Factors contributing to male infertility, aside
from the well known tight underwear, include bathing in hot water,
smoking marijuana, the use of laptop computers and cell phones, and
cigarette smoking. Coffee on the other hand has been shown to improve
male fertility.
Smoking before pregnancy or during breastfeeding
reduces the fertility of both male and female offspring, while higher
intake of beef by their mothers has a similar effect on the males.
The
high intake of carbohydrates increases ovulatory infertility; where
fats are concerned the greatest single factor having a negative effect
on fertility is trans fat (found in most margarines, many fast foods
and commercially baked products, they may be even more unhealthy than
saturated fats, boosting LDL cholesterol and triglycerides). The
converse is true of unsaturated fats.
The higher the proportion of plant rather than
animal protein in the diet the better for fertility; the benefits of
moderate exercise, full fat dairy products, and zinc are well
documented. Unfortunately, the past 50 years have seen the loss of
substantial amounts of beneficial elements in vegetables, fruit and
meat.
Any hormonal treatment is best balanced to achieve homoeostasis, using bioidentical products in physiological dosage.

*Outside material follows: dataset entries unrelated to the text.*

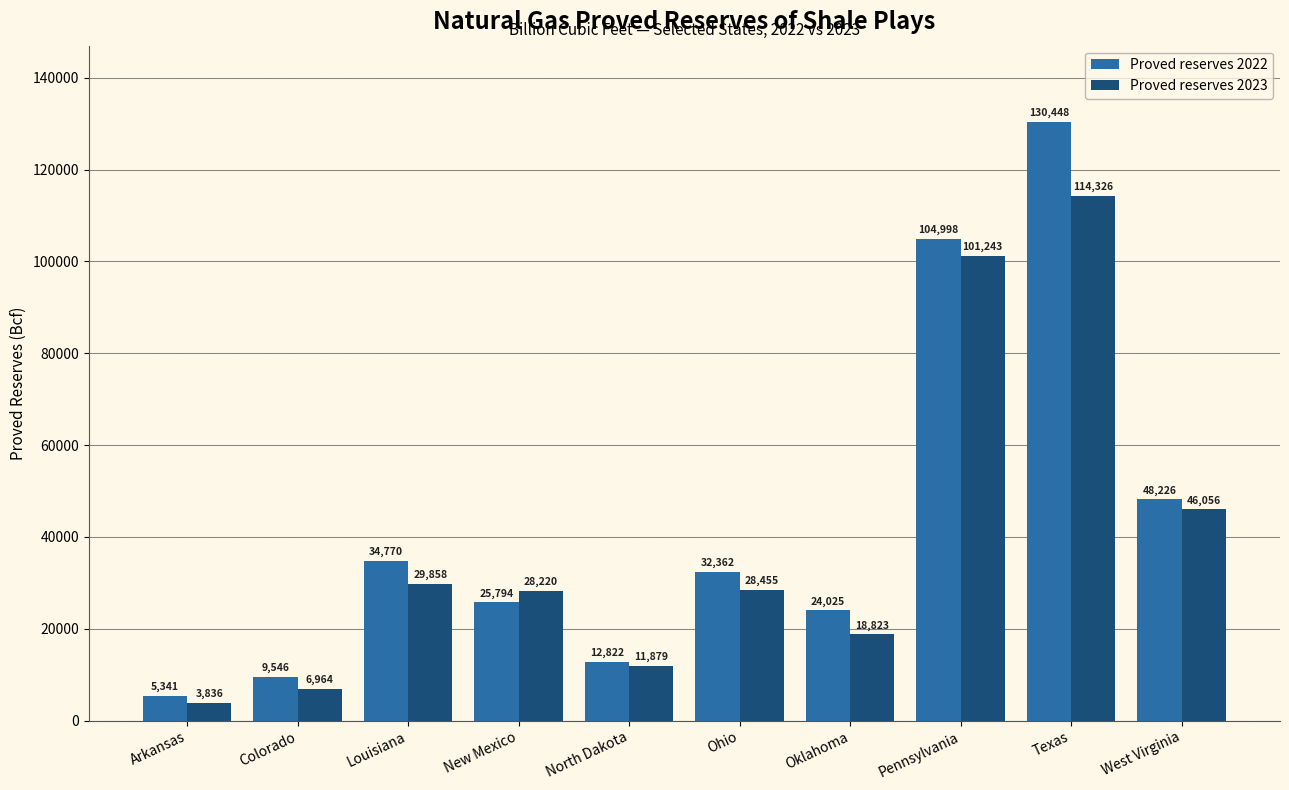

At how many categories does at least one series exceed 111560?

1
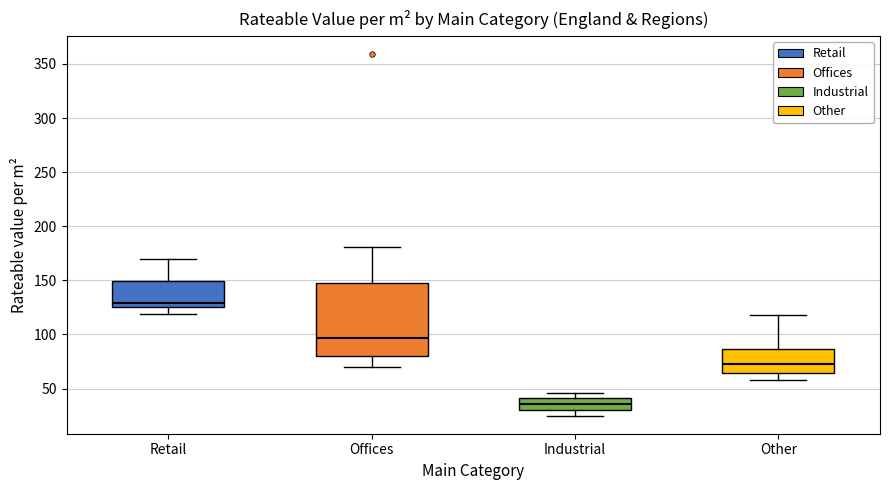

Reading left to right, transcribe this box plot: for each box, give where its median line is, the range the box spans, and where its two whiskers end, as read against the y-axis. The values are not printed on the chart, so give them approximately, as read against the axis.

Retail: median 130, box 125 to 150, whiskers 120 to 170
Offices: median 95, box 80 to 150, whiskers 70 to 180
Industrial: median 35, box 30 to 40, whiskers 25 to 45
Other: median 75, box 65 to 85, whiskers 60 to 120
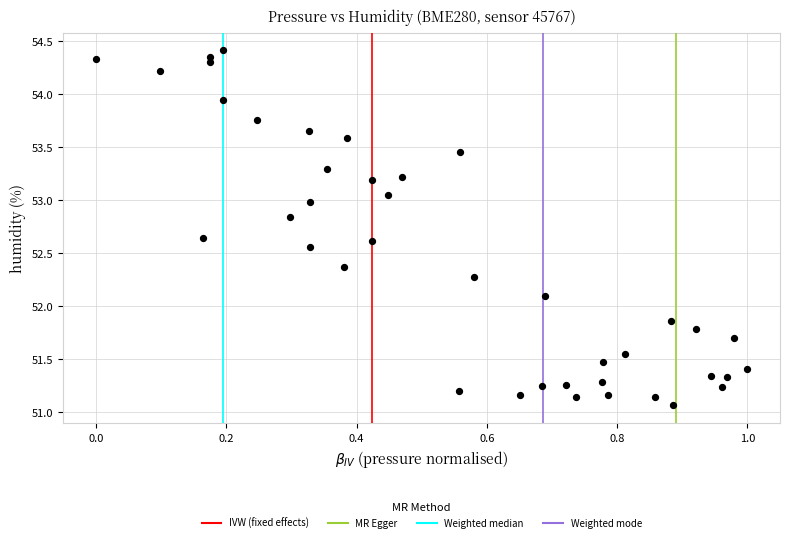

What Y value in the scatter plot is closest to 52?

52.1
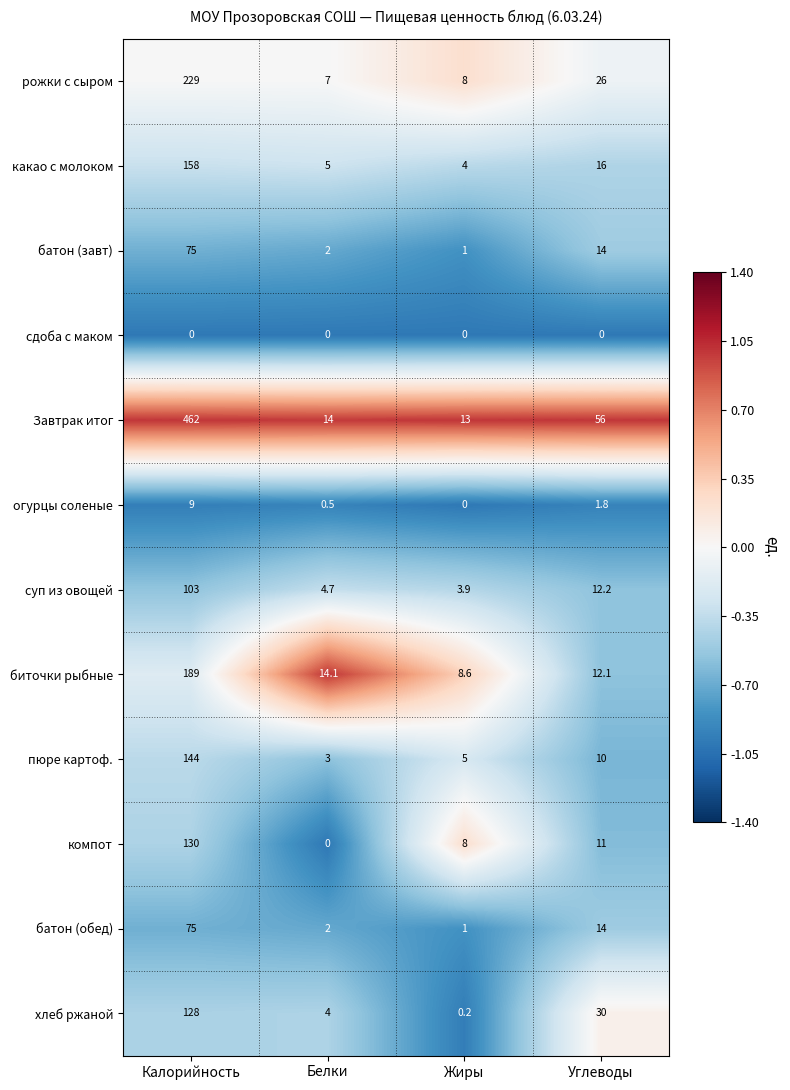

At how many categories does at least one series exceed 0?

4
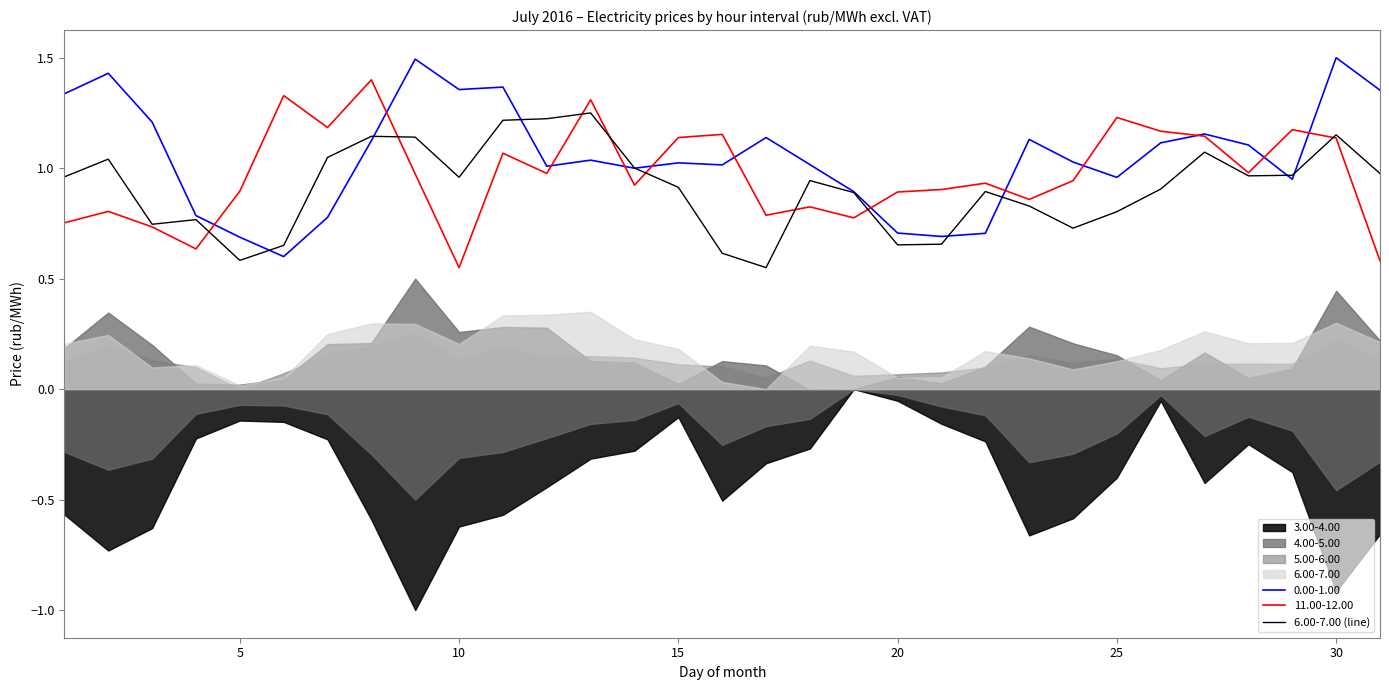

What is the highest value of the 0.00-1.00 series?

1.5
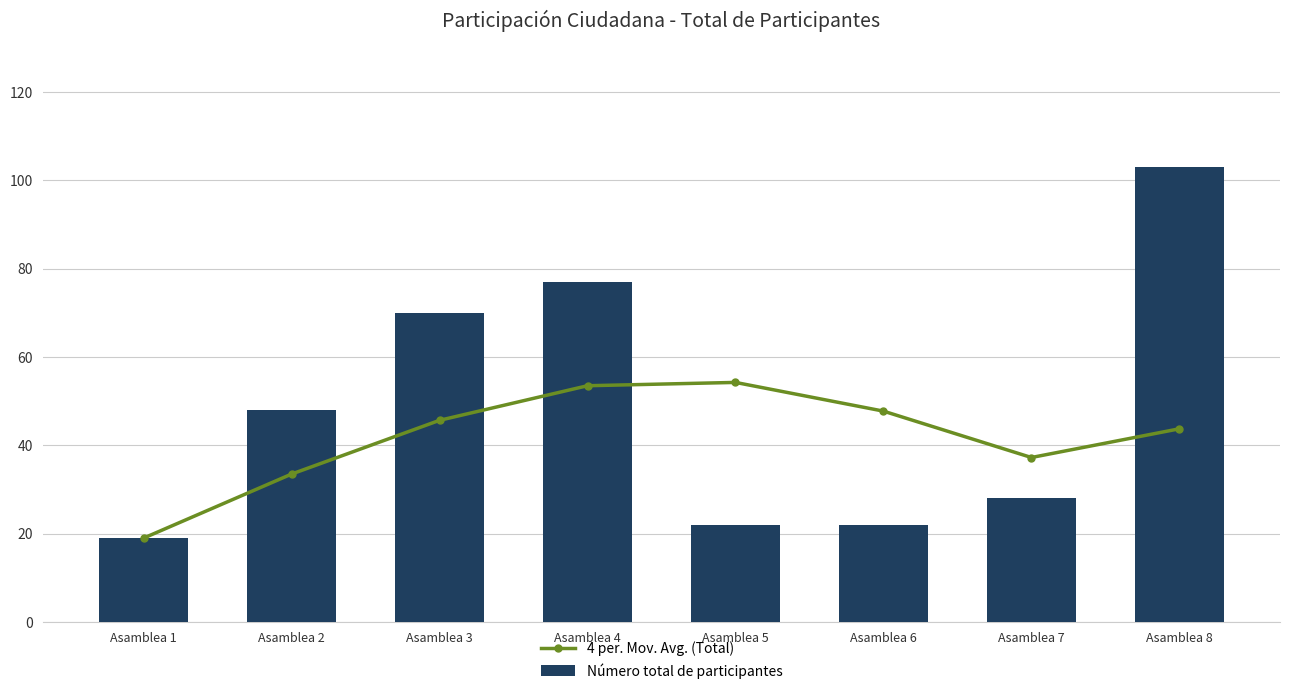

At how many categories does at least one series exceed 78?

1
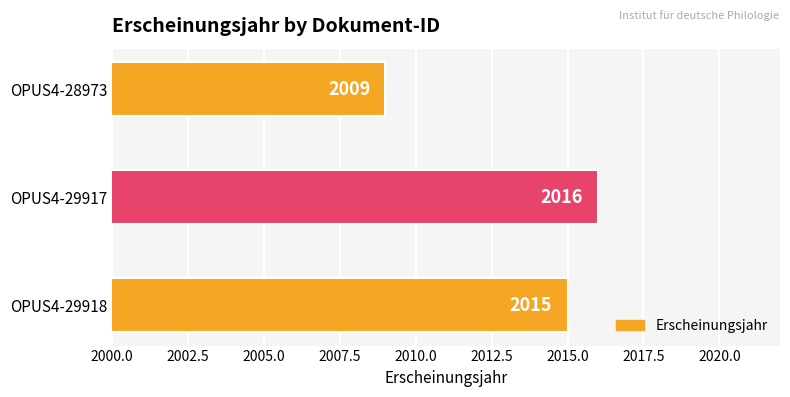

Are the bars grouped side by side (vs. stacked)?

No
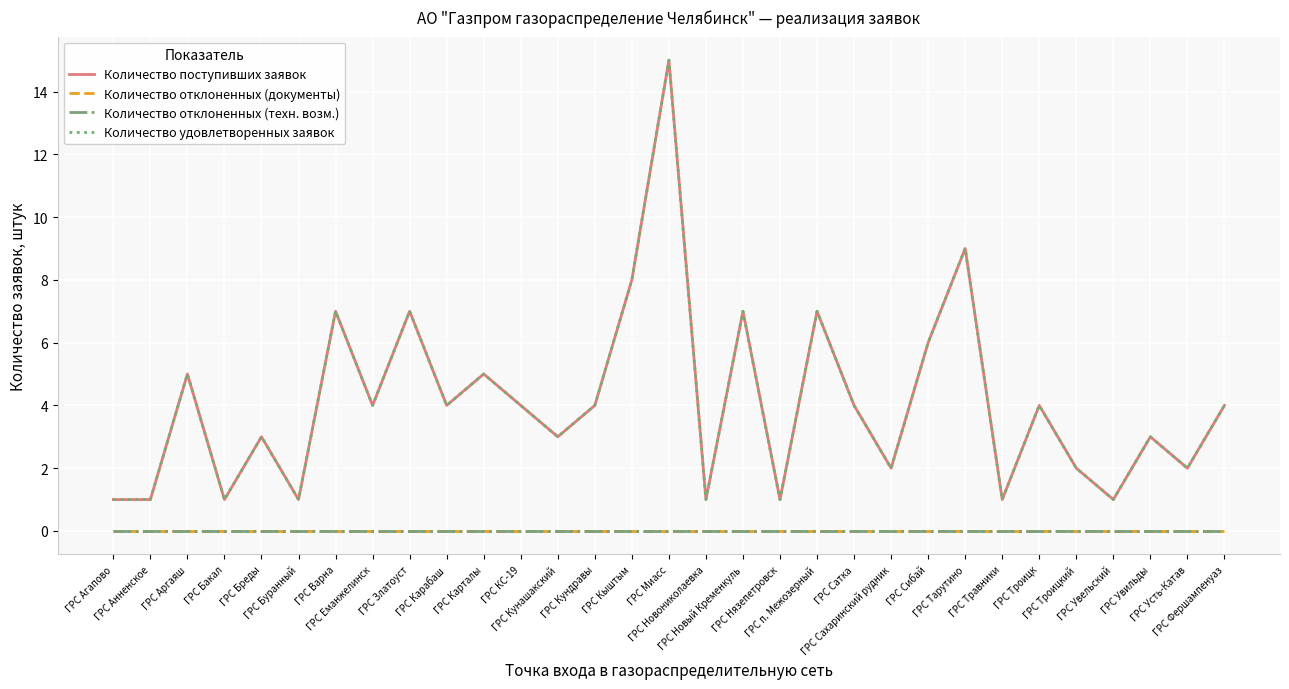

At how many categories does at least one series exceed 14?

1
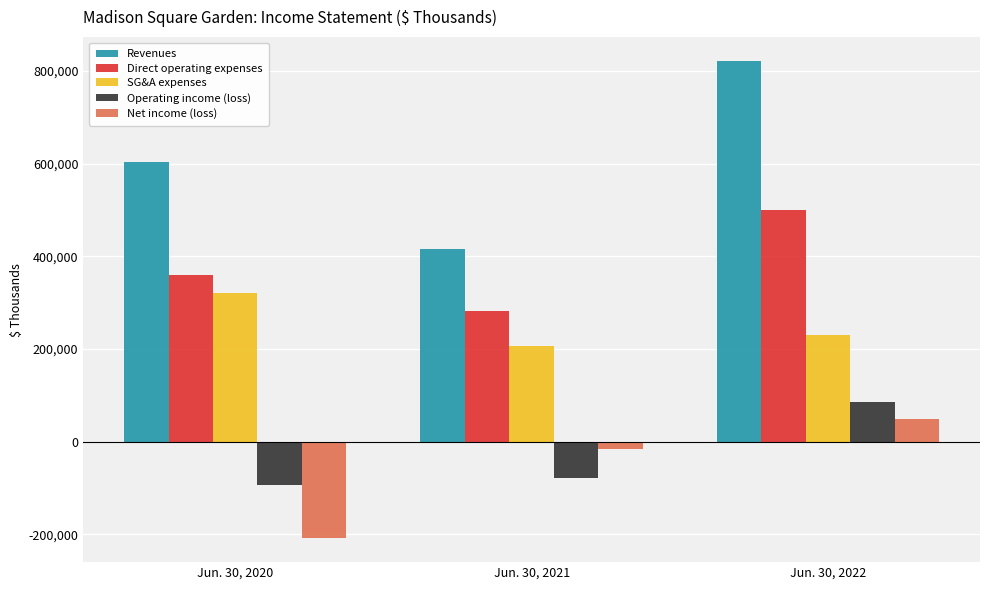

What is the maximum value shown in the chart?

821354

Finally, the negative effects of stress, overt or subclinical, on fertility are not to be ignored.
Vitamin A has an important role in healthy cell
differentiation, DNA repair and apoptosis (a form of programmed cell
death in multicellular organisms), yet women are being advised to avoid
it in pregnancy –when giving subfertile women nutritional advice, we
must separate the wheat from the chaff.